** TEXTE FOURNI **
------------------------------------

Trois caméras de marque Omera (Fr) (Omera 32) :

  • une placée dans le nez du missile, en position verticale ;
  • deux en position oblique, fixées sur les ballonnets à l’extrémité des ailes.

Ces caméras focales fonctionnent de jour et de nuit (munies de flash) :

  • 100 m/m de jour pour la caméra verticale ;
  • 150 m/m de jour pour les caméras obliques.

Nombre de vues par seconde :

  • à petite vitesse : 1,4/ secondes
  • à grande vitesse : 0,9/ secondes.

c. Déploiement du système

Une organisation lourde est nécessaire. La campagne de tir au camp du Larzac en 1967 fournit un modèle possible d’organisation.

La batterie de commandement et des services dispose non seulement des fonctions habituelles à ce type d’unité mais également d’une station météorologique et d’un détachement chargé du montage et de la réparation des missiles.

------------------------------------

** CONTENU DES DONNÉES **
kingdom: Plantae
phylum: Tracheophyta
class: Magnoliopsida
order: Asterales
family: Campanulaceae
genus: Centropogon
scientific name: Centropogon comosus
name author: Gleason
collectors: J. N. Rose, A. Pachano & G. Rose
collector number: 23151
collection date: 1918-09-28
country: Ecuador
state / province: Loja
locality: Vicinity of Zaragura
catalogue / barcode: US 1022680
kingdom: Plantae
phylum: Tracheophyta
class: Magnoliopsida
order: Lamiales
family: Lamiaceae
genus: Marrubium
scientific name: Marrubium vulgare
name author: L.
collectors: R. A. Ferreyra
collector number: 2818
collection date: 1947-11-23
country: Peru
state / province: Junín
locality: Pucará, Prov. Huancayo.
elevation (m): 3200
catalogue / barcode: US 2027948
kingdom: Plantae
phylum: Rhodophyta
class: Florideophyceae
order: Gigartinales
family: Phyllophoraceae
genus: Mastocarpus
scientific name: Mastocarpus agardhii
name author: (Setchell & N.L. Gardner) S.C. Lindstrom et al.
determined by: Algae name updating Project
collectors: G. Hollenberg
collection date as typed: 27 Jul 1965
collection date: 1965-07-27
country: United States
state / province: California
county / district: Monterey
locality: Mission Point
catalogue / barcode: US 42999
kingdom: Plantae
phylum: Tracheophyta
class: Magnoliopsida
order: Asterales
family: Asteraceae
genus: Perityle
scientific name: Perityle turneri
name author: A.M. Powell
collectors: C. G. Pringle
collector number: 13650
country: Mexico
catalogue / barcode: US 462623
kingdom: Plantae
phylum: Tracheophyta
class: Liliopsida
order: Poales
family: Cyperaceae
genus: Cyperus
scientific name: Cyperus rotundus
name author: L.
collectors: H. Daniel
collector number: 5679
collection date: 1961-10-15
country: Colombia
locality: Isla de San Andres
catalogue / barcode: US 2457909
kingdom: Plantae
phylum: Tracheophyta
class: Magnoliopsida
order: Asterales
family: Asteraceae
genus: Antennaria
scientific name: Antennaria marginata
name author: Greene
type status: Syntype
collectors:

------------------------------------

** VOS TÂCHES **
• A. Selon le texte fourni, de quoi dispose la batterie de commandement et des services ? Énumérez tout ce qui est mentionné.
• B. Recopiez à l'identique le passage du texte fourni compris entre « Ces caméras focales » et « vitesse : 0,9/ secondes. », ces deux extraits inclus.

** SOLUTIONS PAR TÂCHE **
• A.
- les fonctions habituelles à ce type d'unité
- une station météorologique
- un détachement chargé du montage et de la réparation des missiles

• B.
Ces caméras focales fonctionnent de jour et de nuit (munies de flash) :

  • 100 m/m de jour pour la caméra verticale ;
  • 150 m/m de jour pour les caméras obliques.

Nombre de vues par seconde :

  • à petite vitesse : 1,4/ secondes
  • à grande vitesse : 0,9/ secondes.